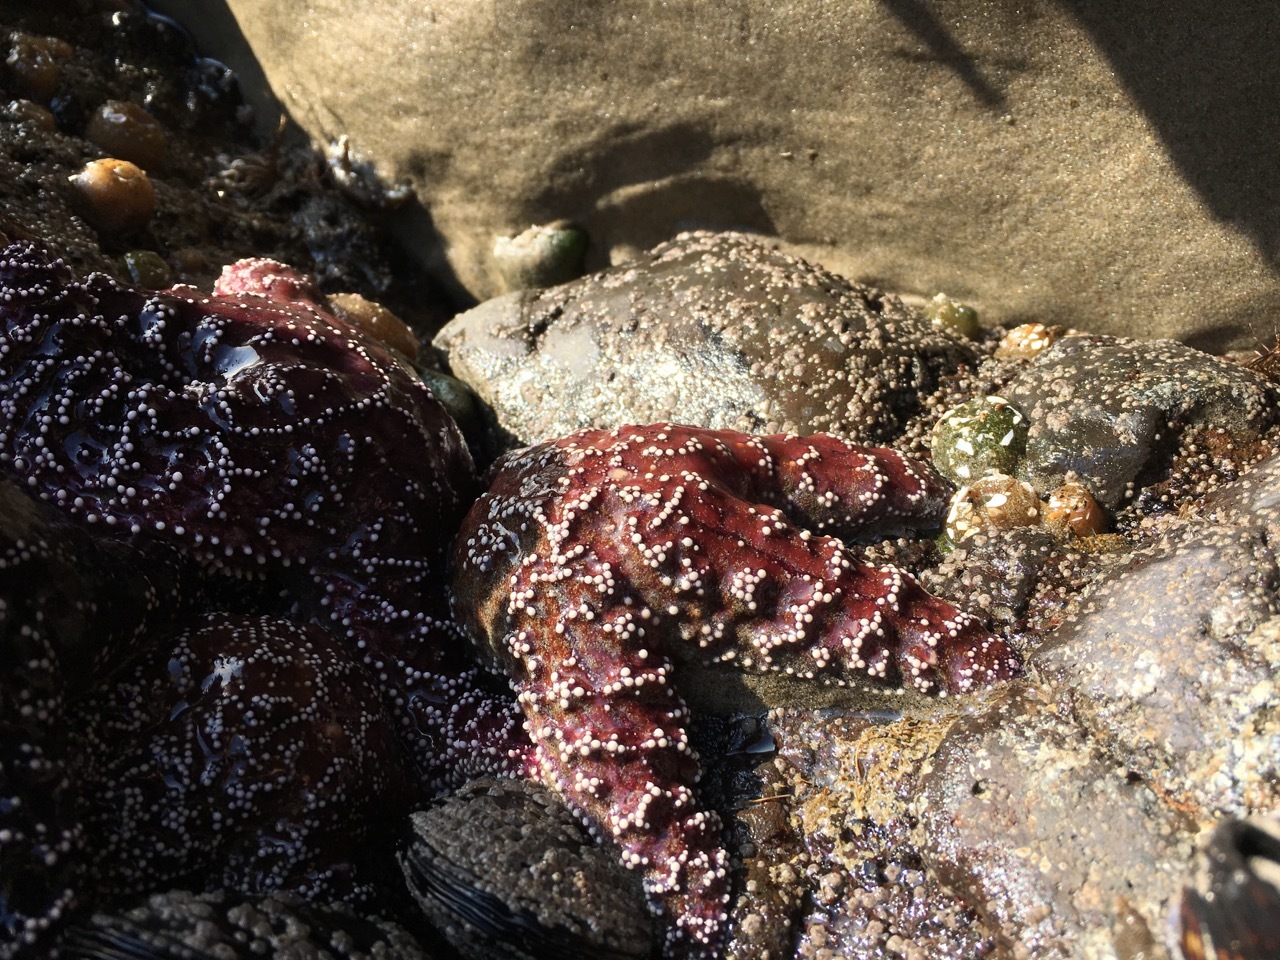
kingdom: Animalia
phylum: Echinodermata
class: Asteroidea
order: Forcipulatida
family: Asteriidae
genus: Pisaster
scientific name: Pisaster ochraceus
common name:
============================================================
# Task to carry out
Reproduce every line of text in the records above word for word, leaving out the pictures.

# Solution to the problem
kingdom: Animalia
phylum: Echinodermata
class: Asteroidea
order: Forcipulatida
family: Asteriidae
genus: Pisaster
scientific name: Pisaster ochraceus
common name:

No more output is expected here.